Pub Date: Feb. 19th, 1990
Publisher: Morrow

A double portrait of the victims of two dysfunctional families: prematurely aged 25-year-old ex-model Katha Pinnell, trapped in an abusive marriage, and barely teenaged Peter Kramer, left on his own with his two older brothers when their shiftless father takes off. Katha, struggling to make a life in the Hamptons (which have never looked as desolate as here) with her pill-popping husband Tommy--inconsolable ever since mother took ill and his upscale Manhattan lounge, Chinese Stand, burned down with two friends inside because he wouldn't pay protection--strikes up a parlous friendship with Peter, unaware that one of his brothers, Big Dan, has instructed him to steal food from her and that middle brother Sam likes to spy on her and dream about scoring. The fragile bond is tom when Katha finally decides to run away from Tommy to her well-adjusted suburban friend Claire just as Big Dan and Sam--intent on harassing apoplectic neighbor Harold Meeversham--get caught breaking into his house, and all three boys are sent to a home.

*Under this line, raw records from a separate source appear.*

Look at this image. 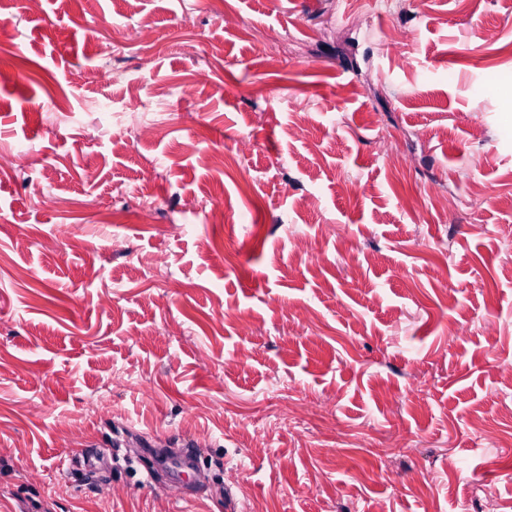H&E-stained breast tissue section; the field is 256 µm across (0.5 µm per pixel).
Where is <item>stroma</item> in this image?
Wrapping results in <instances>:
<instances>
[{
    "instance_id": "obj_1",
    "label": "stroma",
    "mask_w": 512,
    "mask_h": 512,
    "mask_svg": "<svg viewBox=\"0 0 512 512\" xmlns=\"http://www.w3.org/2000/svg\"><path fill=\"white\" fill-rule=\"evenodd\" d=\"M509 86L512 0H0V512H512ZM119 49V45L114 43L112 44V49L107 45L104 48H101L100 56L102 60L105 61V63L100 67L99 70L84 74L80 78L84 80H92L102 76H109L112 81L120 80L122 78V74L116 69H112V55L115 56Z\"/></svg>"
}]
</instances>
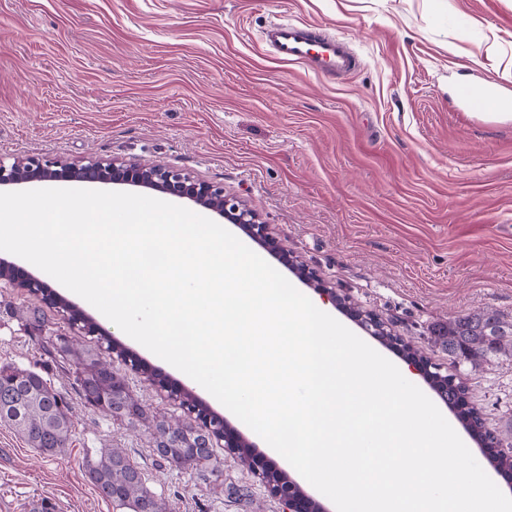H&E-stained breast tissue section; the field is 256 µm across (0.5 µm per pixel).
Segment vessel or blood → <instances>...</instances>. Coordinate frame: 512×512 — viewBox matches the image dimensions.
<instances>
[{
	"mask_svg": "<svg viewBox=\"0 0 512 512\" xmlns=\"http://www.w3.org/2000/svg\"><path fill=\"white\" fill-rule=\"evenodd\" d=\"M265 50L275 59L300 64L319 75L348 76L359 66V57L351 43L316 24L281 19L271 22L262 32ZM459 99L471 110L479 111L485 101L496 98L497 87L487 84L482 92L463 85L457 90Z\"/></svg>",
	"mask_w": 512,
	"mask_h": 512,
	"instance_id": "b4317fda",
	"label": "vessel or blood"
}]
</instances>
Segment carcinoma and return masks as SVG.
Wrapping results in <instances>:
<instances>
[{
	"label": "carcinoma",
	"mask_w": 512,
	"mask_h": 512,
	"mask_svg": "<svg viewBox=\"0 0 512 512\" xmlns=\"http://www.w3.org/2000/svg\"><path fill=\"white\" fill-rule=\"evenodd\" d=\"M434 343L448 353L454 364L477 368L500 357H512V321L490 311L456 316L436 326ZM41 355L55 363L74 380L84 404L112 418L122 426L141 427L147 433L152 455L185 470L211 486L216 495L224 493V460L213 450V441L224 432V418L183 391L182 401L210 413V427L204 433L185 425L165 411L144 403L131 389L125 375L112 367L92 348L80 349L64 337L44 336ZM0 423L14 429L33 448L54 456L65 451L72 436L71 410L43 375L34 368L0 366ZM465 425L480 442L512 447V420L495 434L487 430L480 413L471 411ZM83 467L99 493L119 512H176L168 498L153 492L143 469L127 449L110 444L88 454Z\"/></svg>",
	"instance_id": "cac0c4a2"
}]
</instances>
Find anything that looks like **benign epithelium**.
I'll list each match as a JSON object with an SVG mask.
<instances>
[{
  "mask_svg": "<svg viewBox=\"0 0 512 512\" xmlns=\"http://www.w3.org/2000/svg\"><path fill=\"white\" fill-rule=\"evenodd\" d=\"M40 182H84L101 184H129L164 195L187 199L193 204L210 210L237 225L254 242L275 254L281 263L302 282L331 302L340 310H348L346 298L336 289L328 287L313 270L299 269L288 250L284 249L271 232L269 225L262 223L255 213L247 209L237 198L224 194V187L197 178L166 164H140L124 159H98L83 164L60 160L17 159L13 162L0 160V186L21 185ZM16 288H26L40 294L49 303L58 299L51 285L32 276L13 262L0 261V282ZM350 316L374 337L385 331V325L369 312L357 311ZM410 369L432 384L438 398L445 402L448 384L438 385L426 360L414 354L404 358ZM267 487L283 507V512H306L313 498L293 479L288 482L269 483Z\"/></svg>",
  "mask_w": 512,
  "mask_h": 512,
  "instance_id": "7a95c632",
  "label": "benign epithelium"
}]
</instances>
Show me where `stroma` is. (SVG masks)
Masks as SVG:
<instances>
[{"mask_svg":"<svg viewBox=\"0 0 512 512\" xmlns=\"http://www.w3.org/2000/svg\"><path fill=\"white\" fill-rule=\"evenodd\" d=\"M349 38L361 65L321 76L263 51L269 22ZM512 96V0H0V159L164 163L223 186L294 258L454 374L489 430L512 419V358L453 364L433 327L497 310L512 320V118L466 111L459 83ZM42 311L41 330L15 317ZM66 317L0 285V365L38 368L71 407L49 457L0 424V512L41 496L56 512H114L83 457L118 442L177 512H281L223 447L225 486L156 461L143 430L85 408L40 355Z\"/></svg>","mask_w":512,"mask_h":512,"instance_id":"stroma-1","label":"stroma"}]
</instances>
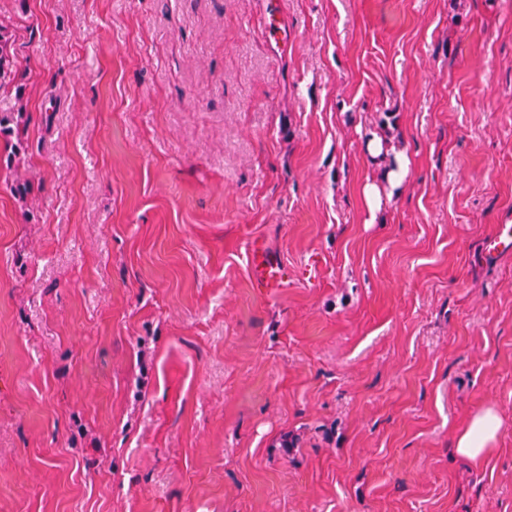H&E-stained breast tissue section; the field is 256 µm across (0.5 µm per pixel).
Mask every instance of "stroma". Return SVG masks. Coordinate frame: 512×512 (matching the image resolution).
<instances>
[{
  "mask_svg": "<svg viewBox=\"0 0 512 512\" xmlns=\"http://www.w3.org/2000/svg\"><path fill=\"white\" fill-rule=\"evenodd\" d=\"M279 2L0 0V512H512V0ZM15 35L10 27L0 24V89L14 87L21 94L23 76L16 65ZM29 123V115L26 112V107L21 104L13 112H1L0 113V135L3 137H11L15 135L17 137V144L15 149L19 150L21 146V140L19 136L25 132ZM512 244V225L499 224L495 234L491 236L485 246L484 251L487 255L496 257ZM252 262L254 269L252 287L259 293L267 294L288 285V267L276 257L258 254L253 249ZM500 426L501 420L492 408L473 415L457 434V454L469 462L486 457L494 449Z\"/></svg>",
  "mask_w": 512,
  "mask_h": 512,
  "instance_id": "35a3bbf8",
  "label": "stroma"
}]
</instances>
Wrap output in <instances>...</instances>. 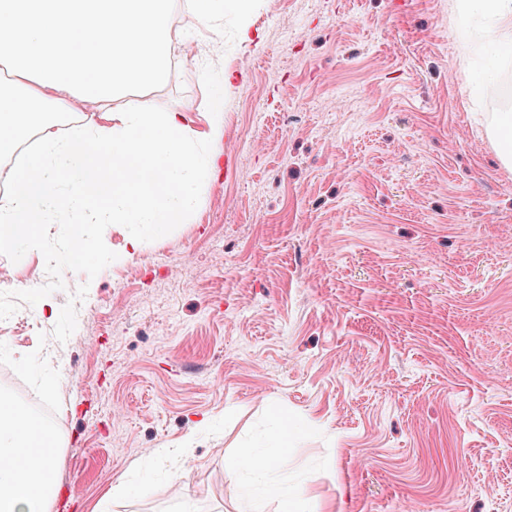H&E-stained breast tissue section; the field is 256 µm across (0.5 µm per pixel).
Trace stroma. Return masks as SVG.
<instances>
[{
	"instance_id": "35a3bbf8",
	"label": "stroma",
	"mask_w": 512,
	"mask_h": 512,
	"mask_svg": "<svg viewBox=\"0 0 512 512\" xmlns=\"http://www.w3.org/2000/svg\"><path fill=\"white\" fill-rule=\"evenodd\" d=\"M188 2L137 95L218 119L232 172L182 223L87 225L64 284L69 225L0 250V360L58 412V487L74 512H512V55L485 83L463 0H255L219 28ZM283 430L286 471L229 477ZM494 134L508 156H512V113L499 112L496 115Z\"/></svg>"
}]
</instances>
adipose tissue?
Here are the masks:
<instances>
[{"label": "adipose tissue", "mask_w": 512, "mask_h": 512, "mask_svg": "<svg viewBox=\"0 0 512 512\" xmlns=\"http://www.w3.org/2000/svg\"><path fill=\"white\" fill-rule=\"evenodd\" d=\"M172 0H0V156L11 185L0 197V246L33 242L39 225L72 226L85 250L88 224H177L202 169L218 154L189 141L184 112L127 102L163 84L173 63ZM80 97L99 121L60 130ZM47 425L0 395V512H45L53 469Z\"/></svg>", "instance_id": "1"}]
</instances>
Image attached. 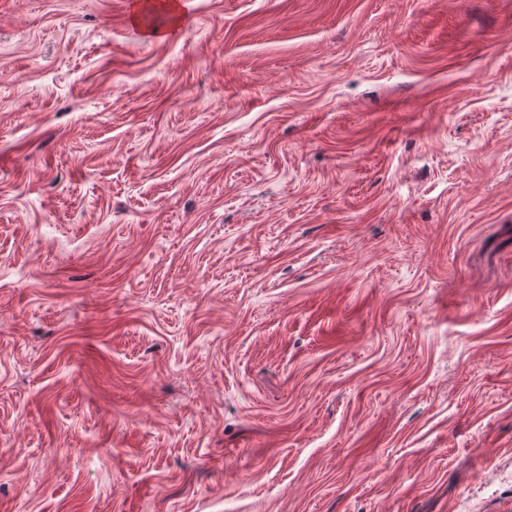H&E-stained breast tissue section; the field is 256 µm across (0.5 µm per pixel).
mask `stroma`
I'll return each mask as SVG.
<instances>
[{
  "label": "stroma",
  "instance_id": "stroma-1",
  "mask_svg": "<svg viewBox=\"0 0 512 512\" xmlns=\"http://www.w3.org/2000/svg\"><path fill=\"white\" fill-rule=\"evenodd\" d=\"M0 0V512H512V0Z\"/></svg>",
  "mask_w": 512,
  "mask_h": 512
}]
</instances>
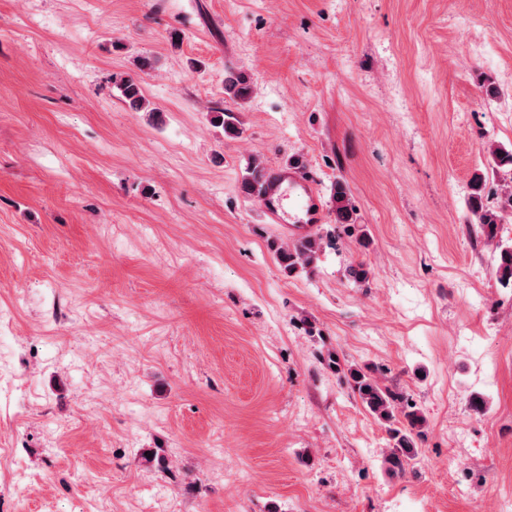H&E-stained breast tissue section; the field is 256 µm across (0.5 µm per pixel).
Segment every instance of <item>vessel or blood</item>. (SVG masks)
<instances>
[{
    "instance_id": "vessel-or-blood-1",
    "label": "vessel or blood",
    "mask_w": 512,
    "mask_h": 512,
    "mask_svg": "<svg viewBox=\"0 0 512 512\" xmlns=\"http://www.w3.org/2000/svg\"><path fill=\"white\" fill-rule=\"evenodd\" d=\"M256 199L269 223L286 226L297 239L324 220V207L312 181L296 169L271 168Z\"/></svg>"
}]
</instances>
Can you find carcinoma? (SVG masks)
Masks as SVG:
<instances>
[{
    "label": "carcinoma",
    "mask_w": 512,
    "mask_h": 512,
    "mask_svg": "<svg viewBox=\"0 0 512 512\" xmlns=\"http://www.w3.org/2000/svg\"><path fill=\"white\" fill-rule=\"evenodd\" d=\"M118 89L121 96L130 104L141 105L142 90L137 80L123 79L118 84ZM226 91L234 97L246 96L249 84L245 75L237 73L229 77ZM334 202L337 220L344 224L353 222L354 208L350 203L349 189L342 181L336 182ZM470 208L480 231L490 238L495 237L501 216L482 208L478 183L472 186ZM323 248V238L318 234H312L291 248H277V259L290 272L299 267L307 269L314 265ZM498 272L500 279L508 281L512 279V246L500 250ZM344 375L364 408L386 426L390 440L394 441L392 449L383 458L386 471L390 473L404 471L408 460L415 456L413 438L421 435L424 422L416 405L410 404L409 398L404 394L381 384L371 374L369 368L350 367Z\"/></svg>",
    "instance_id": "1"
}]
</instances>
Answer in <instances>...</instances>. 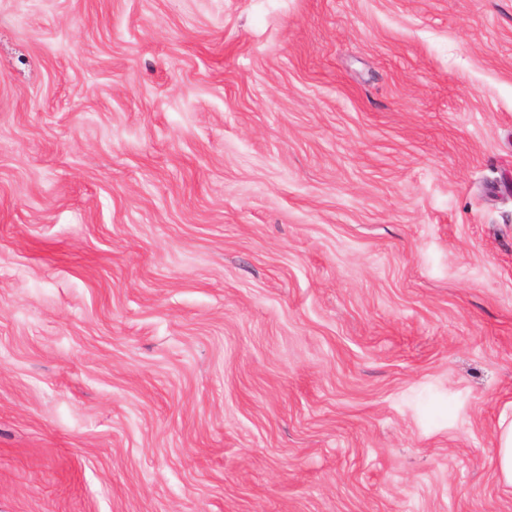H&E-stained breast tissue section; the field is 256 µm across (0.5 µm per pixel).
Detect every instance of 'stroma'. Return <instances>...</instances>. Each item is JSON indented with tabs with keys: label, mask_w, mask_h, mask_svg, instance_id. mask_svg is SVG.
Instances as JSON below:
<instances>
[{
	"label": "stroma",
	"mask_w": 512,
	"mask_h": 512,
	"mask_svg": "<svg viewBox=\"0 0 512 512\" xmlns=\"http://www.w3.org/2000/svg\"><path fill=\"white\" fill-rule=\"evenodd\" d=\"M512 0H0V512H512ZM496 469L499 479L512 485V421L502 418L496 447Z\"/></svg>",
	"instance_id": "35a3bbf8"
}]
</instances>
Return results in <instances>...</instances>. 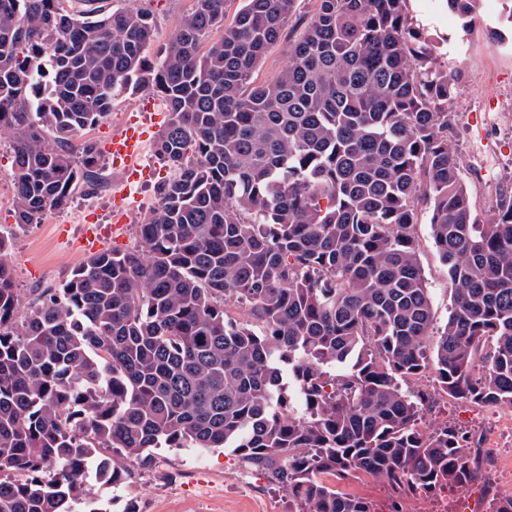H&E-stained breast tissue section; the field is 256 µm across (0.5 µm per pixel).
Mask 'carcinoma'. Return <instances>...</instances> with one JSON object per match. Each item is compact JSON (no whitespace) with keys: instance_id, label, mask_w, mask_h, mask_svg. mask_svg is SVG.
I'll use <instances>...</instances> for the list:
<instances>
[{"instance_id":"cac0c4a2","label":"carcinoma","mask_w":512,"mask_h":512,"mask_svg":"<svg viewBox=\"0 0 512 512\" xmlns=\"http://www.w3.org/2000/svg\"><path fill=\"white\" fill-rule=\"evenodd\" d=\"M64 2L0 0L17 223L101 185L97 144L73 142L143 86L167 105L172 176L141 245L88 257L20 320L0 260V472L26 476L0 480V512H107L92 483L122 484L153 448H229L306 512H372L326 475L396 500L483 478L468 433L418 427L432 396L402 383L431 369L451 398L512 406V195L480 221L448 136L455 88L408 0H314L262 83L298 0H242L228 23L226 0H194L154 60L150 12ZM444 2L466 29L480 0ZM421 203L453 285L430 352ZM312 4L308 0H299L296 18H292L288 22L283 39L276 44L268 53L265 61L257 70L256 77L258 82L272 80L283 66L288 62L289 43H292L304 24L308 21L312 13ZM334 489L363 498L371 503L374 511L390 512L391 498L386 485L367 475H354L344 479L326 476Z\"/></svg>"}]
</instances>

But when Tommy's mother dies, and Katha, despite what she's learned about that fire, decides to go to her funeral and ends up with Tommy, the stage is set for Peter and his brothers to escape from the home just in time for the catastrophe. Evocative and painfully sensitive about Katha's plight--though this first novel's plot, and even the pivotal relations between its two principals, are understated to the vanishing point.